Patagonia Turns Black Friday Green With Multi Million Dollar Proceeds Given to Climate Change

4 mins

The $10 million that Patagonia earned on the day has been given to ‘underfunded and under the radar’ eco-causes

Eco-conscious outdoor clothing retailer Patagonia achieved a record-breaking US$10m in sales during its recent Black Friday event, a figure five times greater than the company had initially predicted – and every cent is to be given to environmental causes.

The business announced on Twitter that it would donate the cash to ‘hundreds of local environmental organisations working around the world’.
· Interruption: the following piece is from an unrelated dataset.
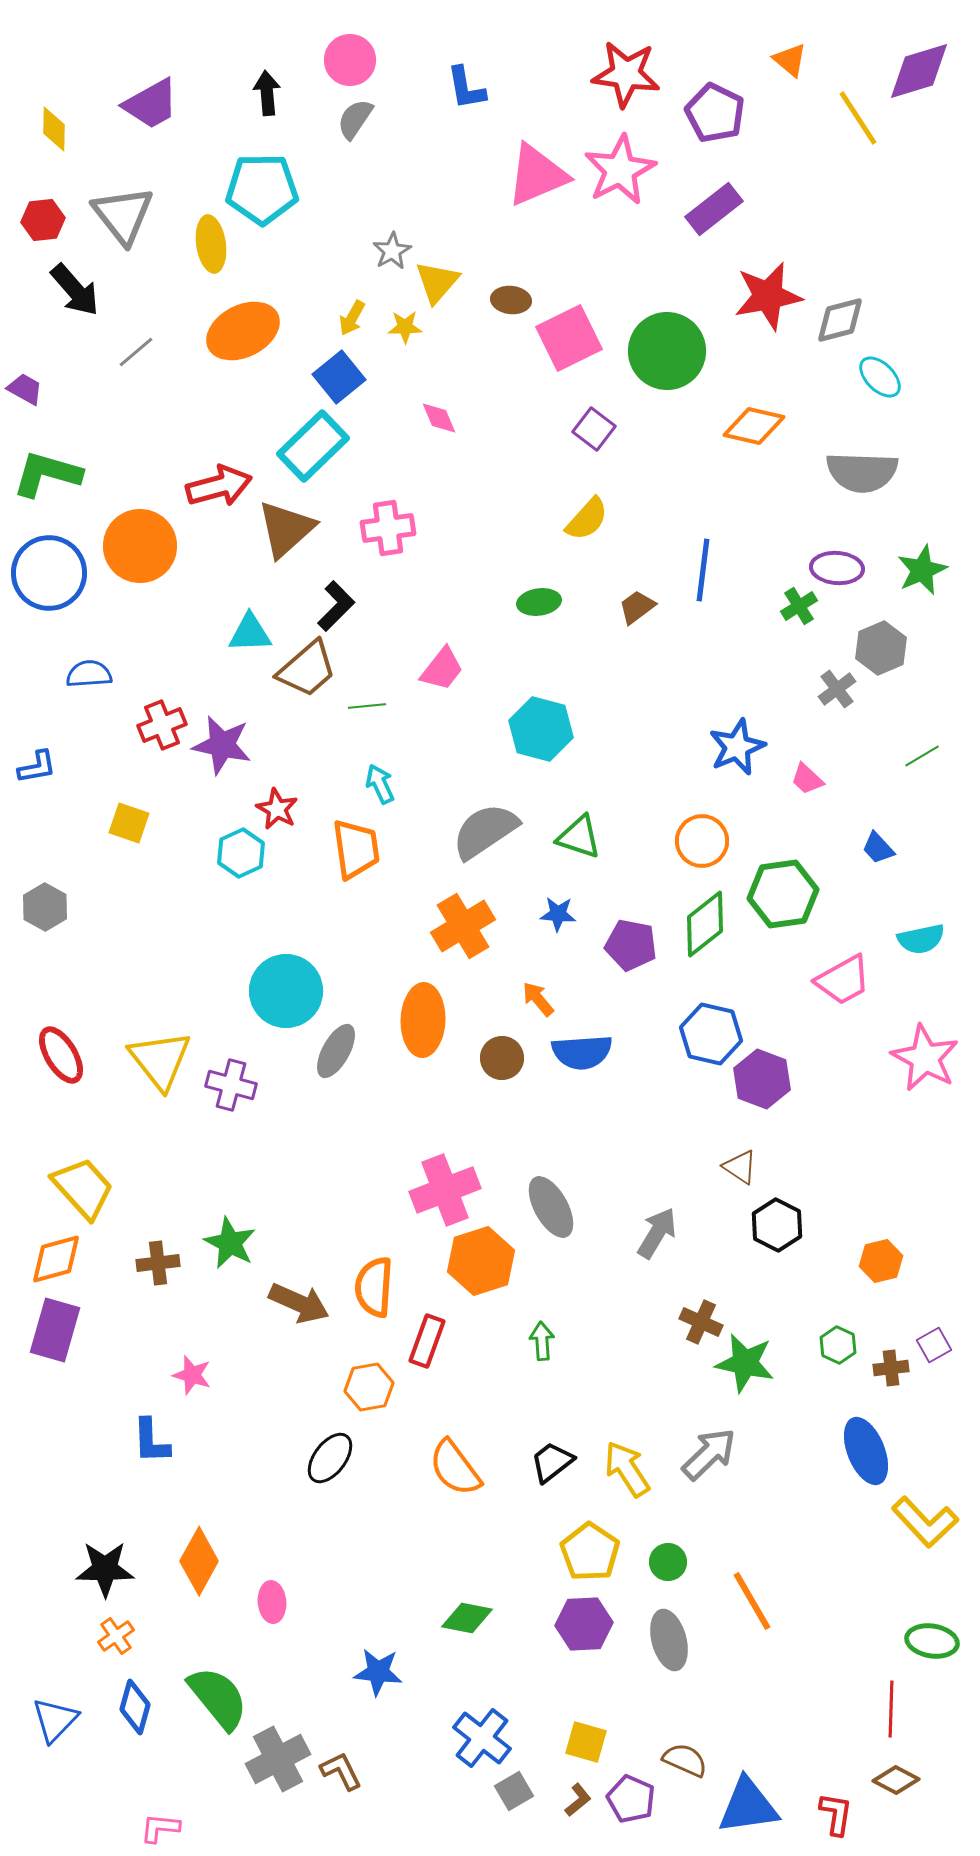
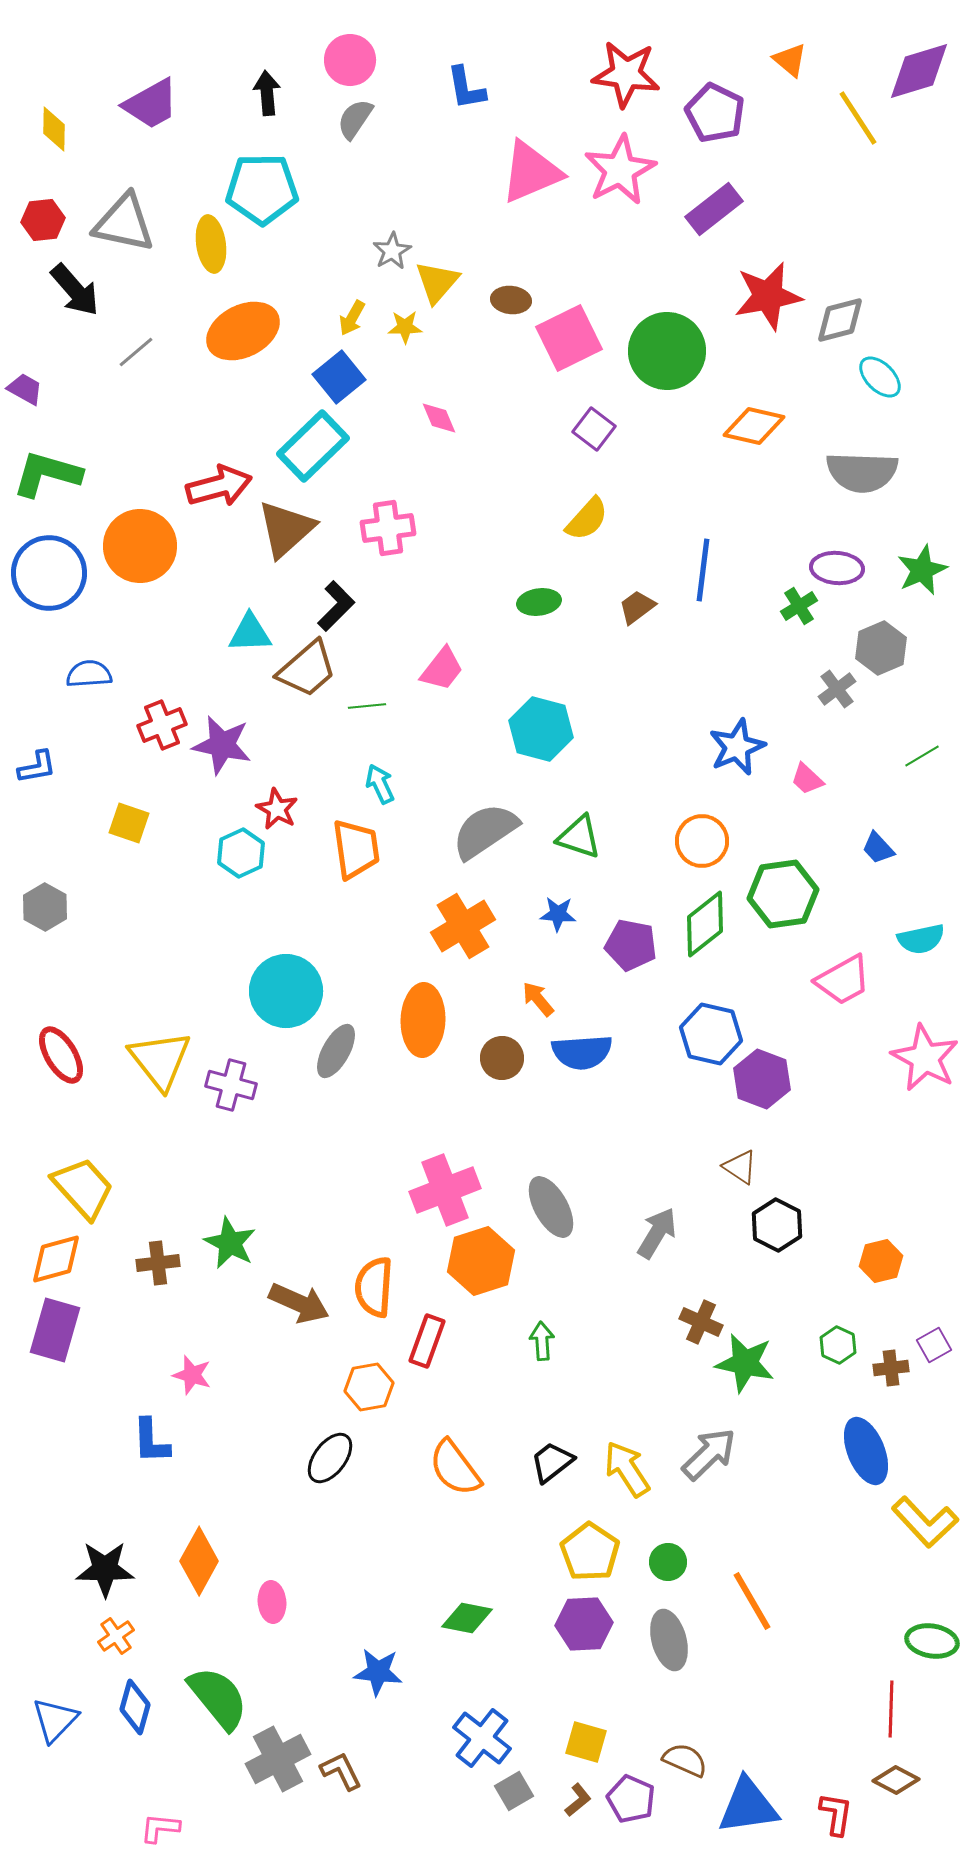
pink triangle at (537, 175): moved 6 px left, 3 px up
gray triangle at (123, 215): moved 1 px right, 8 px down; rotated 40 degrees counterclockwise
Organisations set to benefit include Surfers Against Sewage, People & Planet, the Coal Action Network and Reclaim The Power.

The company stated in a message to its customers: ‘We’re humbled to report the response was beyond expectations: With your help, Patagonia reached a record-breaking $10 million in sales.

‘We expected to reach $2 million in sales—we beat that expectation five times over. The enormous love our customers showed to the planet on Black Friday enables us to give every penny to hundreds of grassroots environmental organisations working around the world.

‘Many of these environmental groups are underfunded and under the radar, and they are overwhelmed with your commitment. On behalf of these activists and every Patagonia employee, we extend a heartfelt thank you to our customers, friends and community worldwide who showed up to #loveourplanet.’

Patagonia merchandise

Owned by billionaire founder Yvon Chouinard, 81, who turned his passion for rock climbing into a business, and led by CEO Rose Marcario since 2013, Patagonia has this mission statement: ‘we’re in business to save our home planet.’

The high-end retailer of outdoor and adventure clothing and equipment said: ‘The science is telling us loud and clear: We have a problem’.

‘If we have any hope of a thriving planet – much less a thriving business – 50 years from now, it is going to take all of us doing what we can with the resources we have,’

Yvon Chouinard.

It added: ‘By getting active in communities, we can raise our voices to defend policies and regulations that will protect wild places and wildlife, reduce carbon emissions, build a modern energy economy based on investment in renewables, and, most crucially, ensure the United States remains fully committed to the vital goals set forth in the Paris Agreement on climate change.’

Patagonia spokesperson Corley Kenna added: ‘We felt that these were issues that united us and I think this is a demonstration that people agree. Our customers agree with us.’

Patagonia Protects the Planet

The California-based brand’s latest commitment to the planet was inspired by the US presidential election, according to Lisa Pike Sheehy, vice president of environmental activism.

‘This is a difficult and divisive time for our country. I believe the environment is something we can all come together on. Environmental values are something we all embrace,’ she explained

In September the company pledged to donate its entire profit to environmental causes

Founder Yvon Chouinard donated all company profits to fighting climate change
Founder Yvon Chouinard recently donated all company profits to fighting climate change

‘If we have any hope of a thriving planet – much less a thriving business – 50 years from now, it is going to take all of us doing what we can with the resources we have,’ said Chouinard.

‘This is another way we’ve found to do our part.’

Chouinard’s family has donated two per cent of all stock and all decision-making authority to a trust, which will oversee the company’s mission and values.

The other 98 per cent of the company’s stock will go to a non-profit called the Holdfast Collective, which ‘will use every dollar received to fight the environmental crisis, protect nature and biodiversity, and support thriving communities, as quickly as possible’, according to its mission statement.

Each year, the money Patagonia makes after reinvesting in the business will be distributed to the non-profit to help fight the environmental crisis.

The structure, the statement said, was designed to avoid selling the company or taking it public, which could have meant a change in its values.

‘Instead of  “going public”, you could say we’re “going purpose”,’ said Chouinard. ‘Instead of extracting value from nature and transforming it into wealth for investors, we’ll use the wealth Patagonia creates to protect the source of all wealth.’